Anne-Laure Porée, postdoctorante en anthropologie (CESPRA, EHESS)
12h – 12h45 – « De “l’inexprimable dans l’exprimé” : quand les silences des témoins racontent des formes de vie dans le Cambodge des années 1975 à 1979 »
Sarah Privat-Lozé, doctorante en anthropologie (CESPRA, EHESS)
13h – 14h – Déjeuner
14h15 – 15h – « La profanation de la mort dans les rites et la langue dans le cinéma de Rithy Panh »
Soko Phay, professeure en histoire et théorie de l’art (en délégation CNRS au CRAL, EHESS)
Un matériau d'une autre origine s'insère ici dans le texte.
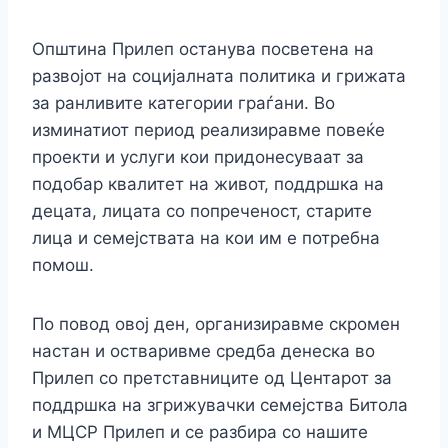
Општина Прилеп останува посветена на
развојот на социјалната политика и грижата
за ранливите категории граѓани. Во
изминатиот период реализиравме повеќе
проекти и услуги кои придонесуваат за
подобар квалитет на живот, поддршка на
децата, лицата со попреченост, старите
лица и семејствата на кои им е потребна
помош.
По повод овој ден, организиравме скромен
настан и остваривме средба денеска во
Прилеп со претставниците од Центарот за
поддршка на згрижувачки семејства Битола
и МЦСР Прилеп и се разбира со нашите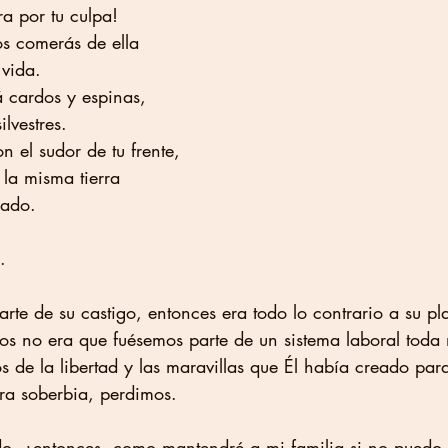
rra por tu culpa!
os comerás de ella
 vida.
rá cardos y espinas,
ilvestres.
n el sudor de tu frente,
a la misma tierra
acado.
.
parte de su castigo, entonces era todo lo contrario a su pla
os no era que fuésemos parte de un sistema laboral toda 
s de la libertad y las maravillas que Él había creado par
ra soberbia, perdimos.
do, ¿entonces, como mantendré a mi familia si no puedo 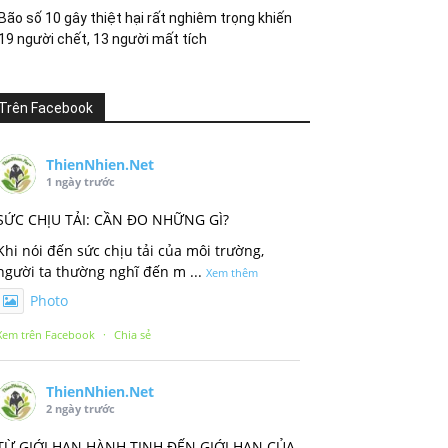
Bão số 10 gây thiệt hại rất nghiêm trọng khiến
19 người chết, 13 người mất tích
Trên Facebook
ThienNhien.Net
1 ngày trước
SỨC CHỊU TẢI: CẦN ĐO NHỮNG GÌ?
Khi nói đến sức chịu tải của môi trường,
người ta thường nghĩ đến m
...
Xem thêm
Photo
Xem trên Facebook
·
Chia sẻ
ThienNhien.Net
2 ngày trước
TỪ GIỚI HẠN HÀNH TINH ĐẾN GIỚI HẠN CỦA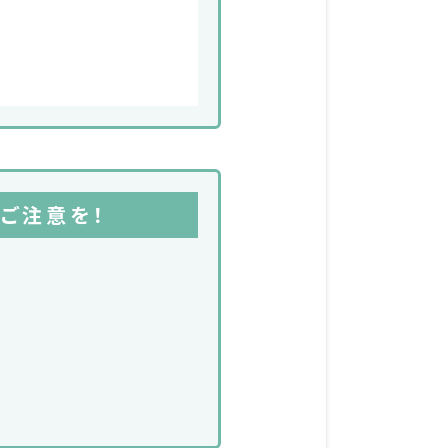
ご注意を！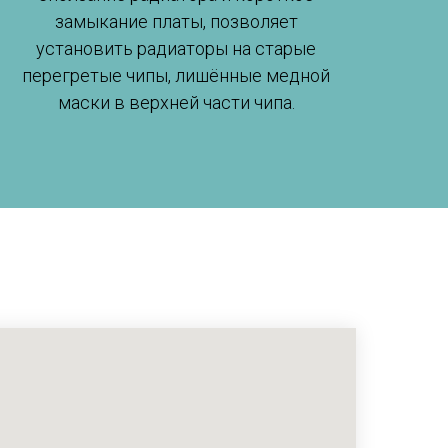
замыкание платы, позволяет
установить радиаторы на старые
перегретые чипы, лишённые медной
маски в верхней части чипа.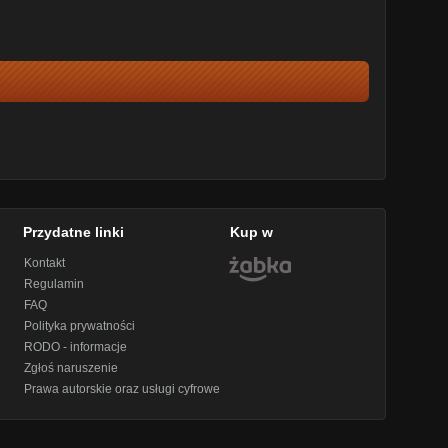
Przydatne linki
Kup w
Kontakt
Regulamin
FAQ
Polityka prywatności
RODO - informacje
Zgłoś naruszenie
Prawa autorskie oraz usługi cyfrowe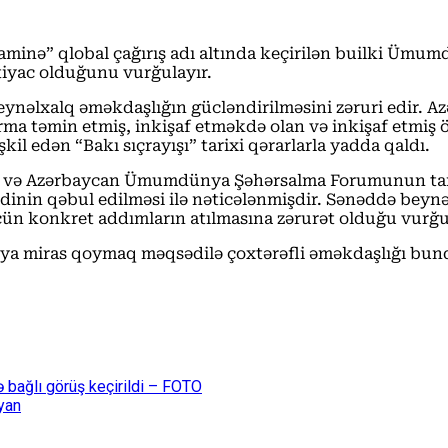
minə” qlobal çağırış adı altında keçirilən builki Ümum
htiyac olduğunu vurğulayır.
ynəlxalq əməkdaşlığın gücləndirilməsini zəruri edir. A
ma təmin etmiş, inkişaf etməkdə olan və inkişaf etmiş 
l edən “Bakı sıçrayışı” tarixi qərarlarla yadda qaldı.
ş və Azərbaycan Ümumdünya Şəhərsalma Forumunun tarix
nədinin qəbul edilməsi ilə nəticələnmişdir. Sənəddə bey
üçün konkret addımların atılmasına zərurət olduğu vurğu
ünya miras qoymaq məqsədilə çoxtərəfli əməkdaşlığı bund
lə bağlı görüş keçirildi – FOTO
yan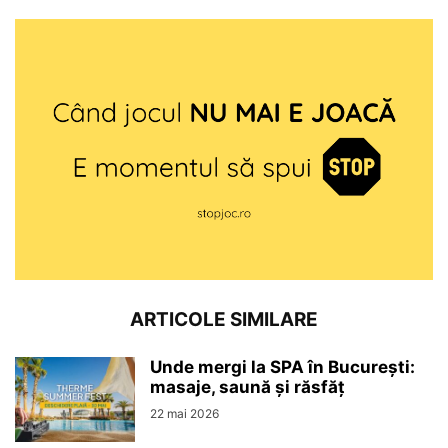
ARTICOLE SIMILARE
Unde mergi la SPA în București:
masaje, saună și răsfăț
22 mai 2026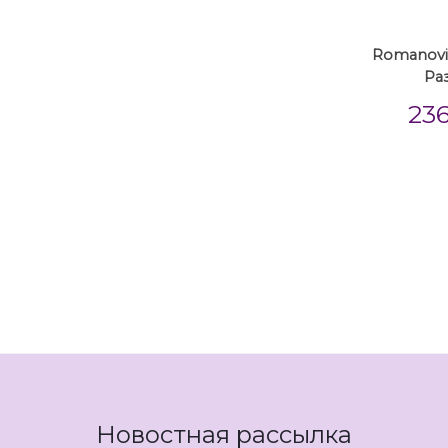
Romanovic
Ра
23
Новостная рассылка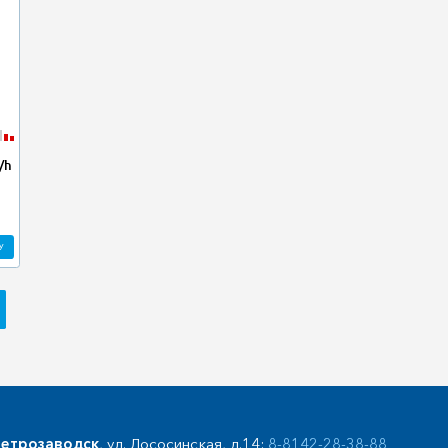
/h
У
етрозаводск
, ул. Лососинская, д.14:
8-8142-28-38-88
15h – 15h45 – « Faire au lieu de dire : réparer le monde rituellement après le régime khmer rouge »
Anne Yvonne Guillou, anthropologue, directrice de recherche au CNRS (LESC, université Paris Nanterre)
15h45 – 16h – Pause
16h15 – 17h45 – Table ronde « Les mots et leur résonance d’aujourd’hui » animée par Michel Antelme, professeur en études khmères (CERLOM, Inalco)
oraganisation : Soko Phay, professeure en histoire et théorie de l’art (en délégation CNRS au CRAL, EHESS) et Anne-Laure Porée, postdoctorante en anthropologie (CESPRA, EHESS)
Avec Jean-Baptiste Phou, auteur et metteur en scène ; Sreng Soksereyvathnea, doctorante en littérature (PLIDAM, Inalco) ; Augustin Debsi, doctorant en géopolitique (IFG Lab, université Paris 8) ; Kuoy Kolboth, étudiant en Licence parcours Accès Santé / khmer (Inalco).